§ **SHORT TASK 1**: Format the lines of the rows between the line holding "locality: Sierra de San Felipe." and the line holding "genus: Hirtella", inclusive, as a JSON list of strings. Use one string per line and omit blank lines.

Thanks to everyone who answered my last post. (O gauge or HO) . I
think I'll go with HO because of space and money. But I have a hard
time keeping the trains on the track. Is there a brand or cost one
could recommend for a quallity engine and cars that won't come off the
track because thier too lite? I have a few cheap ones like $80.00 for
a set with some track and a transformer, and they fall off all the
time. That was one of my resaons for concidering "O" gauge.
http://www.schmooseme.net/HobbyHome.htm (no selling here, just
Barring mechanical failure, cars come off rails for two reasons: inertia
or trackwork. A car that is too light is unable to resist external forces
pushing against it. According to NMRA recommended practices, a 50' boxcar
should weigh 4.5 oz (135 g) and an 85' passenger car should weigh 7 oz (210
g). Here is a link if it helps: http://www.nmra.org/standards/rp-20_1.html .
It's only a guideline and I mention it as a consideration.
Trackwork is another issue which may cause cars to derail. I've noticed
it particularly at train shows whose modelers work with modular exhibits.
For that matter, I've noticed it at railway crossings watching a loose rail
move an inch or more as engines and cars pass over it. It doesn't leave you
with a good feeling. Well planned and well laid trackwork is a must if you
wish a smooth running layout, particularly if you intend to let the train
run for extended periods. It wouldn't hurt to befriend a finish carpenter
I perused your model railroad pictures and you have done a lot with a
confined space. In theory, one could use such a layout to demonstrate the
different scales. Larger scales are more forgiving of small mistakes.
Properly laid track rarely derails trains, even cheap trains!
I suggest you review the quality of your baseboards and track laying.
That's not to say you've got it wrong, perhaps you've bought a rogue
trainset, but from the limited comments you've made I suggest you buy
some of the "how-to" books from Kalmbach and the like and consider the
bits relating to common track laying mistakes.
Step one is to decide if the derailment is caused by track or by the
rolling stock. As a general rule, if different cars derail at the same
place, its a track problem. If the same car comes off the track at
different places, its a rolling stock problem.
Track wants to be flat, no bumps or bent up places. Fix any bumps at
the joints in your road bed. Check all your track for kinks between
pieces. Use a straight edge to check straight runs, and eyeball all
your curved track and turnouts, looking for places where the track fails
to curve smoothly. Nail all your track down to the roadbed. Get a
three point track gauge and check the gauge of your rails everywhere.
Track nails if driven down too hard can bend the ties and pull the
rails out of gauge. Track joints want to be smooth. Run your fingers
over all your track and fix any rough spots. Make sure the rail joiners
are properly set at each joint. Sometimes the bottom rail flange fails
to slide inside the rail joiner, causing a bump.
Get the NMRA gauge and check all your turnouts. If the flange ways
between the stock and the guard rails are too shallow or too narrow you
get derailments on turnouts. Feel the points of each turnout and file
down any point that feels to rough. Make sure your turnouts throw all
the way, for both positions. A partly thrown set of points that doesn't
fit firmly against the stock rails is trouble.
If you have grades on your layout, make sure you have a smooth
transition from the level onto the grade.

§ **RECORDS FOR THE EXERCISE**:
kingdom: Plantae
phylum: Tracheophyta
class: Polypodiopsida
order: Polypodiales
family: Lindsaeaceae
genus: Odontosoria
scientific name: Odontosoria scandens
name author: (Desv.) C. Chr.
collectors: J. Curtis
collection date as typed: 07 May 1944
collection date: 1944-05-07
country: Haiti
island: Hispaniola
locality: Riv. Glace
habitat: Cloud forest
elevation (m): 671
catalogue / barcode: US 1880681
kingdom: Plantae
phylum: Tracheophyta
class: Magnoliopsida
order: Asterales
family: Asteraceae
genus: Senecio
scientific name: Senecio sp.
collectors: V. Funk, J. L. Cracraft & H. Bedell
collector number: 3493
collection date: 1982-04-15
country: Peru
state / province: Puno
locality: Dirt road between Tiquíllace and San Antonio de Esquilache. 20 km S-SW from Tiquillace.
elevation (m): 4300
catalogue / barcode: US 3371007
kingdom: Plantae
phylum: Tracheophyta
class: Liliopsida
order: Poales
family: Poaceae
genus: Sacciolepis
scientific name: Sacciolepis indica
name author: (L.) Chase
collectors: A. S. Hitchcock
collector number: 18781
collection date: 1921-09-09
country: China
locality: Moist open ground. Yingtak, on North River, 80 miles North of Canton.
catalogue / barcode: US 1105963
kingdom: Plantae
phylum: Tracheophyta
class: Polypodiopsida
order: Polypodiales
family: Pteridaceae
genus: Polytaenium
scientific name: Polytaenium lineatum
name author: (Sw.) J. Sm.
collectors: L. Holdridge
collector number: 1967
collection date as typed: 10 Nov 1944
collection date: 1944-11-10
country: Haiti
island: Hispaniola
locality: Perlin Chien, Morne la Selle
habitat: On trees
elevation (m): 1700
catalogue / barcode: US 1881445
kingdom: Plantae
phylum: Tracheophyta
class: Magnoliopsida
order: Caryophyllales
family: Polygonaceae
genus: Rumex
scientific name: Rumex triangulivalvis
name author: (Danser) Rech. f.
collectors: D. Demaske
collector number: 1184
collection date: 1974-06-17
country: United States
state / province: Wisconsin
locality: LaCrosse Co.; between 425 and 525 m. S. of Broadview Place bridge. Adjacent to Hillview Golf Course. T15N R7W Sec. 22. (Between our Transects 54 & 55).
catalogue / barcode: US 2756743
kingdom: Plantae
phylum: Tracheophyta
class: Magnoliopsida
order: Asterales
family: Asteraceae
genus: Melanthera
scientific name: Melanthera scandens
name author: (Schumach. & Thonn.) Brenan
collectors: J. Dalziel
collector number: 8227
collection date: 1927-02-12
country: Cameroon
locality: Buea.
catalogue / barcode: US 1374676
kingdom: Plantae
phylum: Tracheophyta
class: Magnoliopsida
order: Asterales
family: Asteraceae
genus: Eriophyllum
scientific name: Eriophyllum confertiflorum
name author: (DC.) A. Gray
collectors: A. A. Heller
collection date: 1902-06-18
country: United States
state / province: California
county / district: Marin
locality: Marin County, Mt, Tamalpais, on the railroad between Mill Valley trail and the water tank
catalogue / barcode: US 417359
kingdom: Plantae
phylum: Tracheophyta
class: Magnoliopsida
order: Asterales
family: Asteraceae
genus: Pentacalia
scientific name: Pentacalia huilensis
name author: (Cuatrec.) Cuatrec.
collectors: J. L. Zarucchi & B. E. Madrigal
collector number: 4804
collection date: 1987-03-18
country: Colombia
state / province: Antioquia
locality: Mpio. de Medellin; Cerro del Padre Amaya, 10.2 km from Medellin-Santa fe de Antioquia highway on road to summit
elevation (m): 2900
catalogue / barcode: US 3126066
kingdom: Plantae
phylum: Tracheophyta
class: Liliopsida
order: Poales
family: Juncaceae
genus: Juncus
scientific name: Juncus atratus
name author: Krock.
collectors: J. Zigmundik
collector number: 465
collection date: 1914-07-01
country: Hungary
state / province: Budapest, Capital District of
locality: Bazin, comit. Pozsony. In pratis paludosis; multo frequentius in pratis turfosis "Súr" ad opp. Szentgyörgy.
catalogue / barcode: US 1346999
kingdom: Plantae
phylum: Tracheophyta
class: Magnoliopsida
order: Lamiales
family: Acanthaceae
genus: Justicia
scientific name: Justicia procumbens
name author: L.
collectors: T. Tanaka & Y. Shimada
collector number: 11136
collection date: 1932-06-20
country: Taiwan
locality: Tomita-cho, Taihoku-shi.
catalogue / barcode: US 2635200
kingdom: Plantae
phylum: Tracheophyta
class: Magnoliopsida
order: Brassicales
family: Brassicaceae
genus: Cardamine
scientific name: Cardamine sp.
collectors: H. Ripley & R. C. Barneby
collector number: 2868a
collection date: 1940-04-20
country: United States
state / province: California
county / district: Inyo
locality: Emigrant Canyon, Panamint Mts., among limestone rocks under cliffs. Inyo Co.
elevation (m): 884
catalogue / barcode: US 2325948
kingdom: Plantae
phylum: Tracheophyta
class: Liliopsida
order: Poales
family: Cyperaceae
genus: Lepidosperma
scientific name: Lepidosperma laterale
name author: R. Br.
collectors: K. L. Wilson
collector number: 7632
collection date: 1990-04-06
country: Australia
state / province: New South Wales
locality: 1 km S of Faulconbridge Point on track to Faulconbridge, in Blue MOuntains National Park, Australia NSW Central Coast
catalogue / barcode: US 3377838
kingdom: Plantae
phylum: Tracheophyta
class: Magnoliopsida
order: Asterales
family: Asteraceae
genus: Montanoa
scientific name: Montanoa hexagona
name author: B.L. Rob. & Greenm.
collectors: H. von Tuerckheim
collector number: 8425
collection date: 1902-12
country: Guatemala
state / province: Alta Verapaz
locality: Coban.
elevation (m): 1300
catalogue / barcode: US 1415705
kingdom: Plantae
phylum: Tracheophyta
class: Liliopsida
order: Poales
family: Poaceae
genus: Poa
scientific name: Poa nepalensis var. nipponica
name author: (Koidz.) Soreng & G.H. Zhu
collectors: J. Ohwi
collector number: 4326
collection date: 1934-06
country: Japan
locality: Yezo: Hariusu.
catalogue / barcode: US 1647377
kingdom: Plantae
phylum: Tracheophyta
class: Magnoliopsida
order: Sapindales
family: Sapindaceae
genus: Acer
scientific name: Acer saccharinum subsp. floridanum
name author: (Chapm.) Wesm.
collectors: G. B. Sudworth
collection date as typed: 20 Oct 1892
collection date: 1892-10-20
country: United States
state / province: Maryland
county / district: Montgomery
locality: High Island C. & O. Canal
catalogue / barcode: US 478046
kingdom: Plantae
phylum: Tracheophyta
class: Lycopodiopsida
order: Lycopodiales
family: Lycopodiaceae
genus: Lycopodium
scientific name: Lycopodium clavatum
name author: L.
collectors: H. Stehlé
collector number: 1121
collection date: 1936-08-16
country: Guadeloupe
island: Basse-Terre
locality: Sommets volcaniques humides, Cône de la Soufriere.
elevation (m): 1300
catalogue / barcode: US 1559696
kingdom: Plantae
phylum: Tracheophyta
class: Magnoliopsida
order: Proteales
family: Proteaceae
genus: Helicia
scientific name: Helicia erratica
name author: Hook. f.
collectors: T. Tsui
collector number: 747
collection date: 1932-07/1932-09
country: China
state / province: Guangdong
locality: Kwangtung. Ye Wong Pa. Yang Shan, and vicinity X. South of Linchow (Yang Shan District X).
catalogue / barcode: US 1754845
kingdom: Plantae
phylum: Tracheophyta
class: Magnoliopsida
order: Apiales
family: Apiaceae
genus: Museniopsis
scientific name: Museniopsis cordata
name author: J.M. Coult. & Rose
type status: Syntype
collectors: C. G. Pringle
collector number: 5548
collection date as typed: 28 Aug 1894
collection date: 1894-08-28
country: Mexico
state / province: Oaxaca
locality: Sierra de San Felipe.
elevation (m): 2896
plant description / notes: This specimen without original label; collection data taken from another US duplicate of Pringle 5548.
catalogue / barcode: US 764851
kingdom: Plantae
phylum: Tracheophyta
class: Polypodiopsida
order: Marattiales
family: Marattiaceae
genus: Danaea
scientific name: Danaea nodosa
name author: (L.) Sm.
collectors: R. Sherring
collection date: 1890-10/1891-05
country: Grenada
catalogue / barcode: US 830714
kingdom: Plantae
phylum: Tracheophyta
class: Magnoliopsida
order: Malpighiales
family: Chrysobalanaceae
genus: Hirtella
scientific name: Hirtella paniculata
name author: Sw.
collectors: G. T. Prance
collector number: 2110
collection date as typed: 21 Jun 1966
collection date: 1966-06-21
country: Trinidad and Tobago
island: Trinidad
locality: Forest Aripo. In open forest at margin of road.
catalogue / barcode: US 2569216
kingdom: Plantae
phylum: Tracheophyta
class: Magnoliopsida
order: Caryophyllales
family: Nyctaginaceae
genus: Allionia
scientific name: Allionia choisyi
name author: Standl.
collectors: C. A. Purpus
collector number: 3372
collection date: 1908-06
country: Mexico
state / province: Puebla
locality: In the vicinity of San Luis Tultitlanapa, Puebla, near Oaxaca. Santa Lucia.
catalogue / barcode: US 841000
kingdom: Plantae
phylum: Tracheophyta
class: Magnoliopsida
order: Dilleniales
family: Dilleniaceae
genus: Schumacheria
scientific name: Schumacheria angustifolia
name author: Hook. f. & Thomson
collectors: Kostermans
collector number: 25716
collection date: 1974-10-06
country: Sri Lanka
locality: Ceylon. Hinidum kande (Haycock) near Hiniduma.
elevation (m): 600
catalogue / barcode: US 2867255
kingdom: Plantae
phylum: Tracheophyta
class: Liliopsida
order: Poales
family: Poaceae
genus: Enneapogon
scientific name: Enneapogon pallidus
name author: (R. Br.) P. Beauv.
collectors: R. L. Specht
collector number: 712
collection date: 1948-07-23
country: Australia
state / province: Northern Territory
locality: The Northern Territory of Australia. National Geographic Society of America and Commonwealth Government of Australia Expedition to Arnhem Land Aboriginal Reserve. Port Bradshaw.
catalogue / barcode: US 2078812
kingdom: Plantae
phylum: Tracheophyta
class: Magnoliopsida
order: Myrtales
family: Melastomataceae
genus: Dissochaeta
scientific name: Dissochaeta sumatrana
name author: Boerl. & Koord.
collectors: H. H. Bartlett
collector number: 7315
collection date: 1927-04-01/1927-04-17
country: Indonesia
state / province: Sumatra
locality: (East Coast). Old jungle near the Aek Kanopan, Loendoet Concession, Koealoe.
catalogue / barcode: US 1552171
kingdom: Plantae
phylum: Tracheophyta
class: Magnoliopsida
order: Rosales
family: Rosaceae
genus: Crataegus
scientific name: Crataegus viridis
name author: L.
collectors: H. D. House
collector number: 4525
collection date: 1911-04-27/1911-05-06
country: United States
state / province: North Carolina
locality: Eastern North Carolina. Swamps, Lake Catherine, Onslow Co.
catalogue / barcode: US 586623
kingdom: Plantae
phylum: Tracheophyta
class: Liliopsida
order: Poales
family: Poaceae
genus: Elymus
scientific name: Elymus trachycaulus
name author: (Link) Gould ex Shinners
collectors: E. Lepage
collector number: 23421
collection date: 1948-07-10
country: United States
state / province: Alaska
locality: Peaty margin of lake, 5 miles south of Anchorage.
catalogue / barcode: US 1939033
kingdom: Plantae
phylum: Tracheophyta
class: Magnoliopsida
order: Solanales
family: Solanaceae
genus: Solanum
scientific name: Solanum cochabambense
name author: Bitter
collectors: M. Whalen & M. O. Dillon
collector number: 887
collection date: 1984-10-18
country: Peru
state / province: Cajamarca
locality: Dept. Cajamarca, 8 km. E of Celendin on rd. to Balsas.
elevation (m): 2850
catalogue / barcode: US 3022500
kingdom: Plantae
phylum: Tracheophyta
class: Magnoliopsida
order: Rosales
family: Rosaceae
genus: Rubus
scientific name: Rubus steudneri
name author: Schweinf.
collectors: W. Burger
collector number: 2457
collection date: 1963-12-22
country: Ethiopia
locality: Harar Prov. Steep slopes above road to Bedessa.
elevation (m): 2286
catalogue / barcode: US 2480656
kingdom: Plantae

§ **SHORT TASK 2**: In the derailment discussion, why should track nails not be driven down too hard?

§ **REPLY 1**:
[
  "locality: Sierra de San Felipe.",
  "elevation (m): 2896",
  "plant description / notes: This specimen without original label; collection data taken from another US duplicate of Pringle 5548.",
  "catalogue / barcode: US 764851",
  "kingdom: Plantae",
  "phylum: Tracheophyta",
  "class: Polypodiopsida",
  "order: Marattiales",
  "family: Marattiaceae",
  "genus: Danaea",
  "scientific name: Danaea nodosa",
  "name author: (L.) Sm.",
  "collectors: R. Sherring",
  "collection date: 1890-10/1891-05",
  "country: Grenada",
  "catalogue / barcode: US 830714",
  "kingdom: Plantae",
  "phylum: Tracheophyta",
  "class: Magnoliopsida",
  "order: Malpighiales",
  "family: Chrysobalanaceae",
  "genus: Hirtella"
]

§ **REPLY 2**: Driving track nails down too hard can bend the ties and pull the rails out of gauge.